As we work our way toward two years of camper life one of the things that I notice most is what we eat. Or, should I say, what we don’t eat. Our diets are mainly regulated by our proximity to places that sell food, how much of that food we can fit into our tiny fridge, and if the weather allows our fruits and vegetables to spoil in one day or four. In many ways it’s like living in a dorm. Ramen, peanut butter, pasta, and rice are on the menu almost every day of the week
This is not to say that inventive camper cooking can’t be done. Our friends over at The Next Big Adventure are prime examples of gourmet overlanders and I wish we were tagging along with them. I’d simply park myself close enough to their camper so they’d have no choice but to invite me for dinner every night. However, most nights we’re alone in various campgrounds and the aforementioned staples grace our plastic plates.
But, every once in a while we drag out clothing that passes as smart casual, make sure our hands are clean, take ourselves out of the hoi polloi realm, and make a reservation somewhere that offers tablecloths and matching cutlery.
Oh, and we have to remember to strut in like we belong there. We may be hobos but the maître ‘d doesn’t know that, especially when Will’s shirt has a collar and my nail polish isn’t chipped.
Belmond Hotel das Cataratas
When we arrived in Brazil I was tasked with finding a restaurant where we could drop an obscene amount of money on food and take in my first look at Iguaçu Falls. Our choices were limited as most of the restaurant action takes place just across the border in Argentina. It didn’t take me long to decide on Belmond Hotel das Cataratas. Fancy, formal, and right beside the falls I knew that sparkling wine would be served in something other than a coffee cup and I’d likely have a real linen napkin for my lap.
However, getting there is another story.
Since the hotel is located inside the national park entrance is generally limited to hotel guests only. It took several emails and phone calls to ensure that my name was on some fancy list and that we’d have access to the private gate. That didn’t go quite as planned; in the end we had to ride the tourist bus like commoners but hey, since it was the last bus of the day we did have the whole thing to ourselves.
People in South America eat late. If you find a restaurant open at 7pm you’re lucky. The restaurant at the Belmond Hotel das Cataratas was no different. We found ourselves in the bar area, seated outside on a lovely patio, the falls roaring in the background. As a sipped from my glass (a real glass!) of a surprisingly good and very dry Brazilian Brut our server informed us that the kitchen didn’t open until 7:30pm. We had nearly two hours to kill. So, we did what anyone would normally do in that situation.
More sparkling wine for me, more beer for Will.

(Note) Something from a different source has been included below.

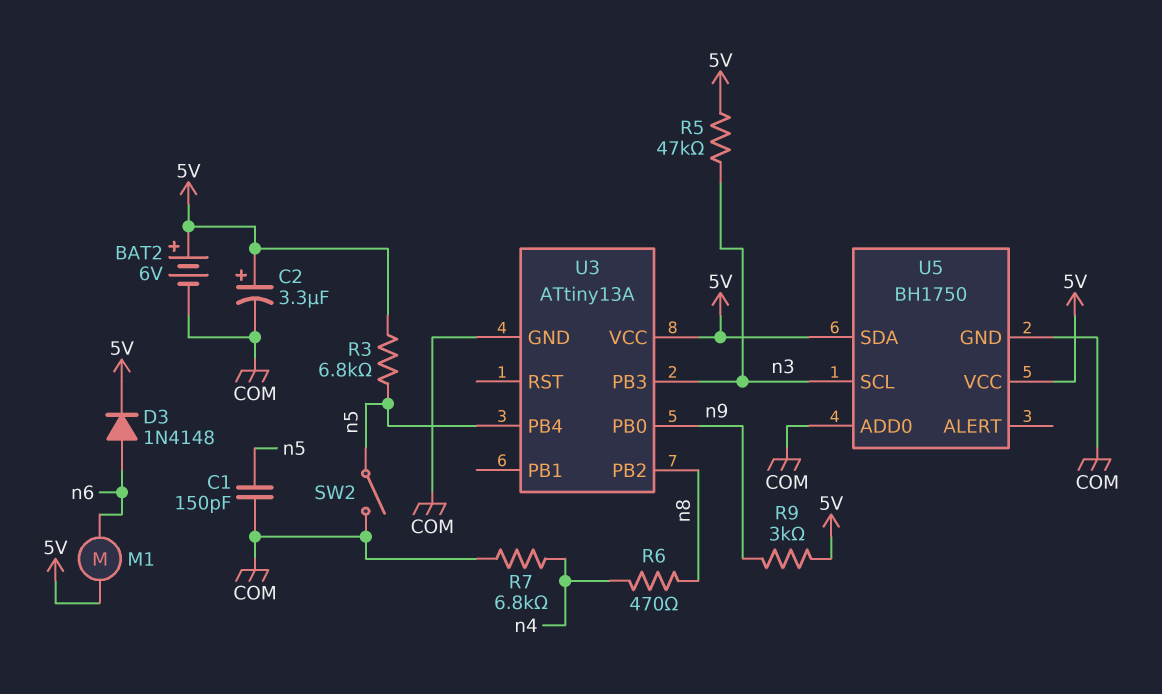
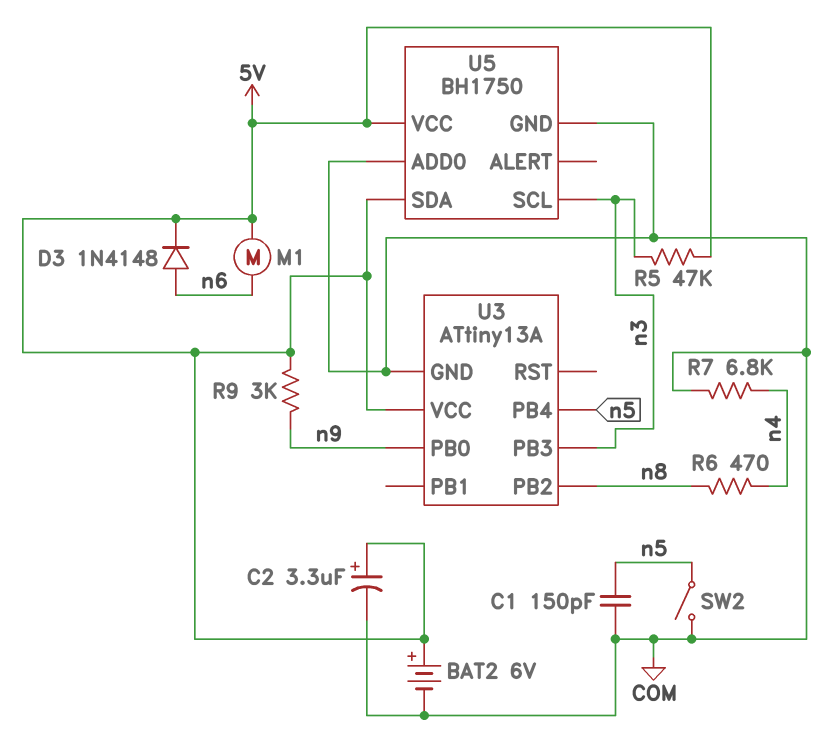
R3: 6.8k (5V, n5) -> none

When it finally came time to place our order I was torn. I’d had all this time to peruse the menu and I still didn’t know what I wanted. Filet? I always have that. Duck? Oh man, I love duck but I wasn’t sure that’s what I wanted. In the end I decided on something wild, literally.

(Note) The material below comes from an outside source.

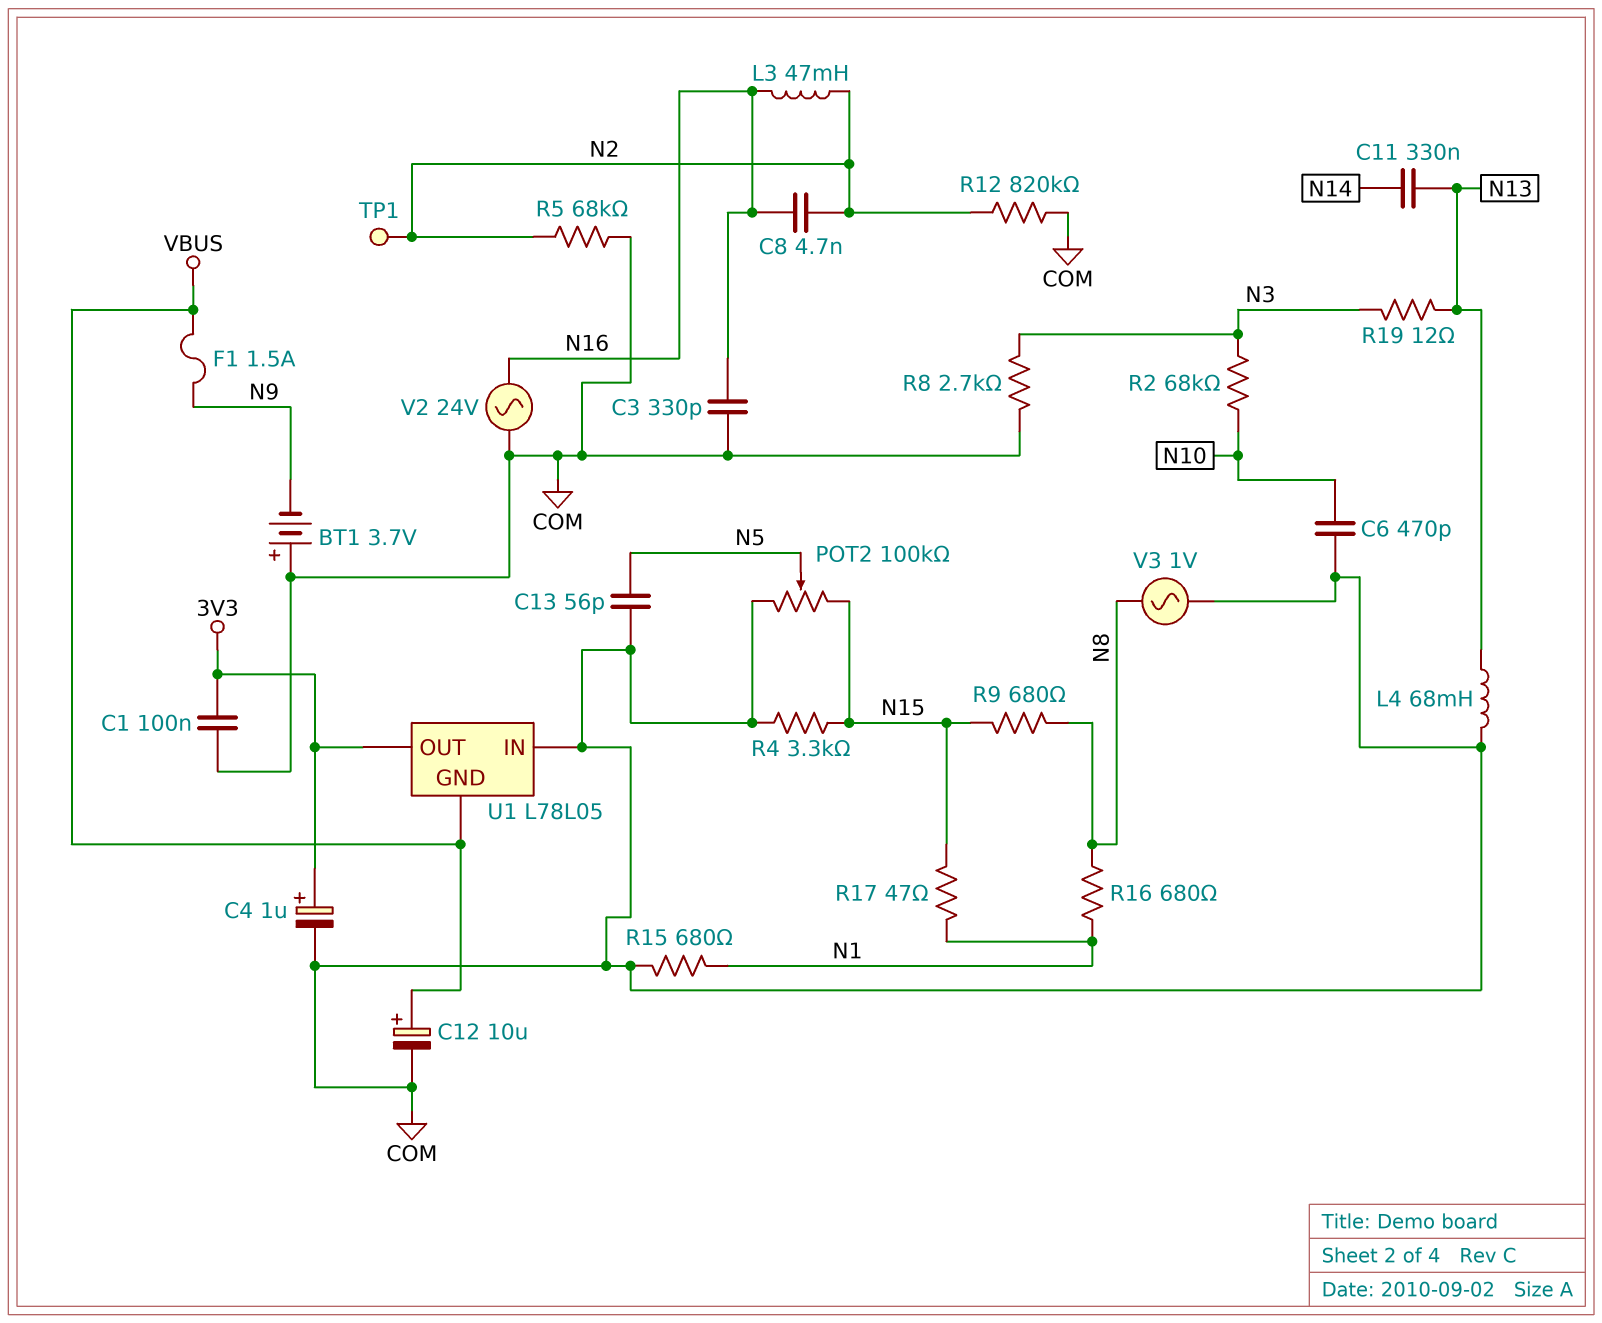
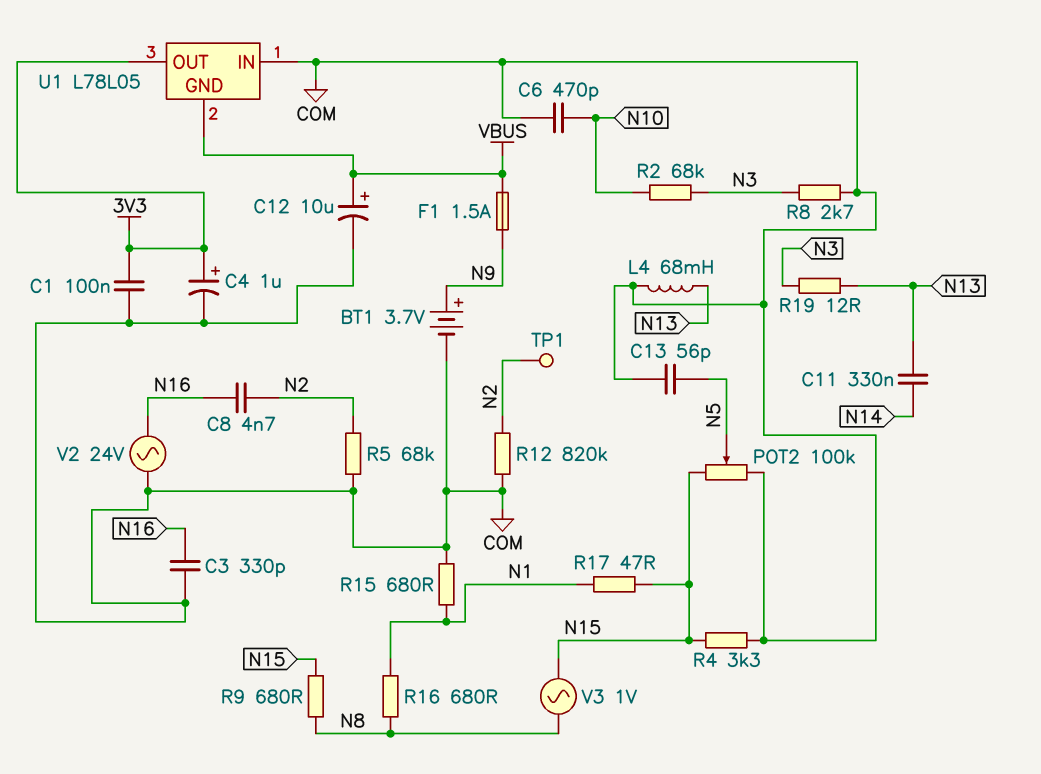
BT1: 3.7V (plus COM, minus N9) -> 3.7V (plus N9, minus COM)
L3: 47mH (N2, N16) -> none
V3: AC 1V (COM, N8) -> AC 1V (N8, N15)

Wild boar with a tamarind glaze and a manioc puree.
It’s been a while since I’ve eaten any kind of game (that I know of) so I was really excited. When my dish arrived I was stunned. A perfect slab of boar belly was placed in the center of a beautiful gray plate, the edges dotted with mustard seed, glistening with tamarind, and nestled in a swath of manioc. This was no camper food.
I picked up my knife and fork only to realize that the knife was useless. This gorgeous slab of meat fell apart at the slightest touch. My first bite was almost a shock; there was the immediate sweet and sour of the tamarind, the smooth taste of pork fat, and that strong mineral flavor that comes from an animal that eats whatever the hell it wants until it dies.

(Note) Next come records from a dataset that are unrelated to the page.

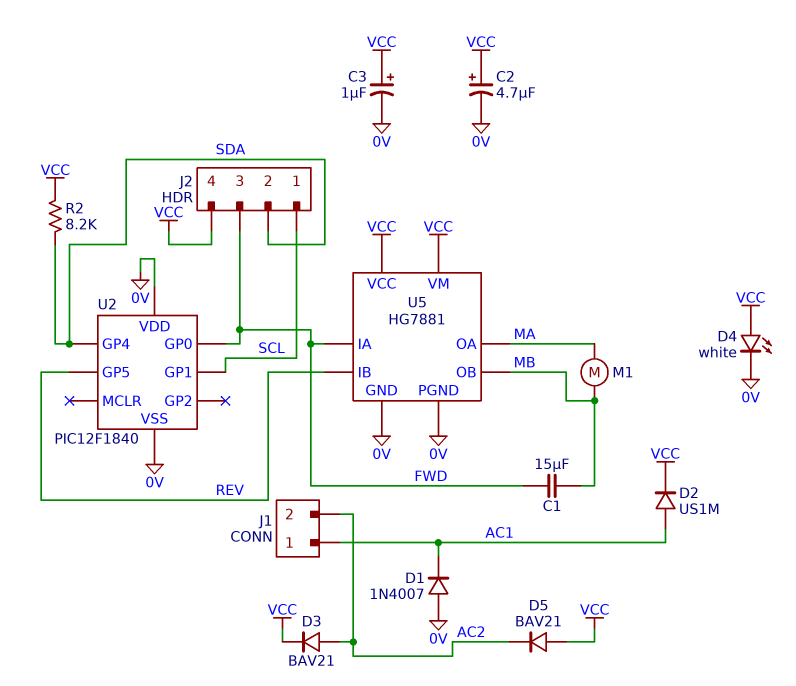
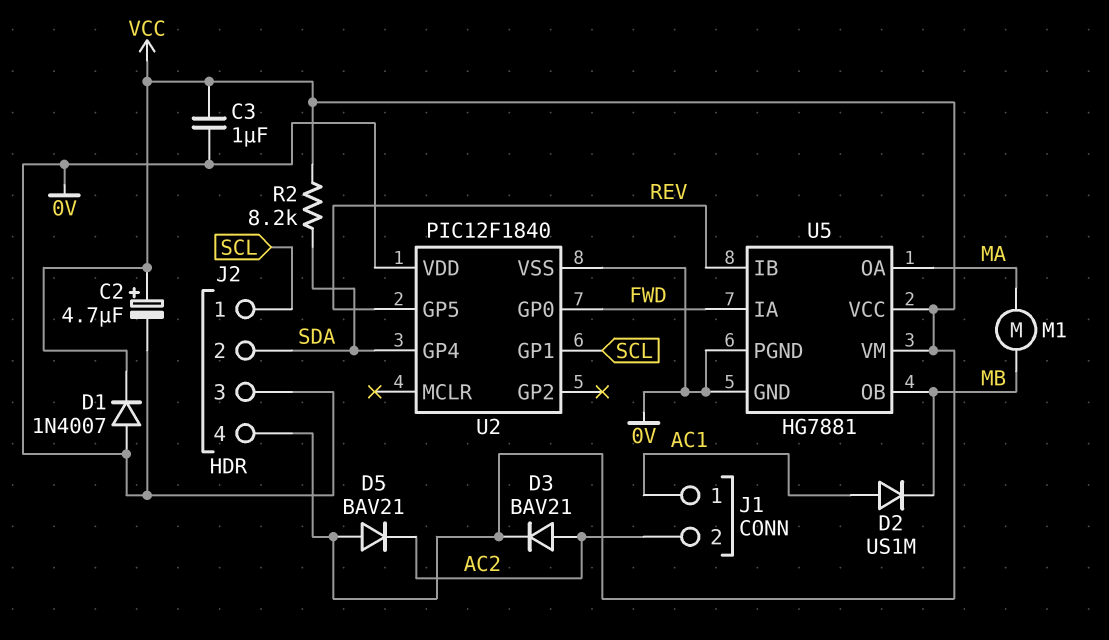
C1: 15uF (FWD, MB) -> none
C3: 1uF (plus VCC, minus 0V) -> 1uF (0V, VCC)
D1: diode 1N4007 (A 0V, K AC1) -> diode 1N4007 (A 0V, K VCC)
D2: diode US1M (A AC1, K VCC) -> diode US1M (A AC1, K MB)
D4: LED white (A VCC, K 0V) -> none
J2 pin 3: FWD -> 0V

I handed a piece to Will. “Yep. You can taste the adrenaline.”
That piece of boar now ranks as one of my top five meals ever and I’ve eaten some damn good food in my life. We also shared a bottle of Argentinian syrah that I chose from the wine list. Our server praised my choice, indicating that this wine is the sommelier’s pick for the boar. It was, indeed, the perfect wine.
We rounded out our dinner with a simple mixed berry cheesecake and watched the hotel staff prowl the hotel grounds in search of the jaguars that are known to lurk there. Maybe there was a jaguar. I don’t know. I was too busy with that cheesecake.
If there’s one thing that I love more than anything about living in a camper it’s getting out of the camper. Our evening at the Belmond Hotel das Cataratas was exactly what I want when we pretend to be fancy, when we order food we could never prepare for ourselves, and when we have a moment to feel like we haven’t just spent almost two years on the road.
But when the bus deposited us back outside the hotel gate and our taxi was waiting to take us back to the campground I was happy to go.
I wanted to sleep off that wine and boar belly in my own comfy bed.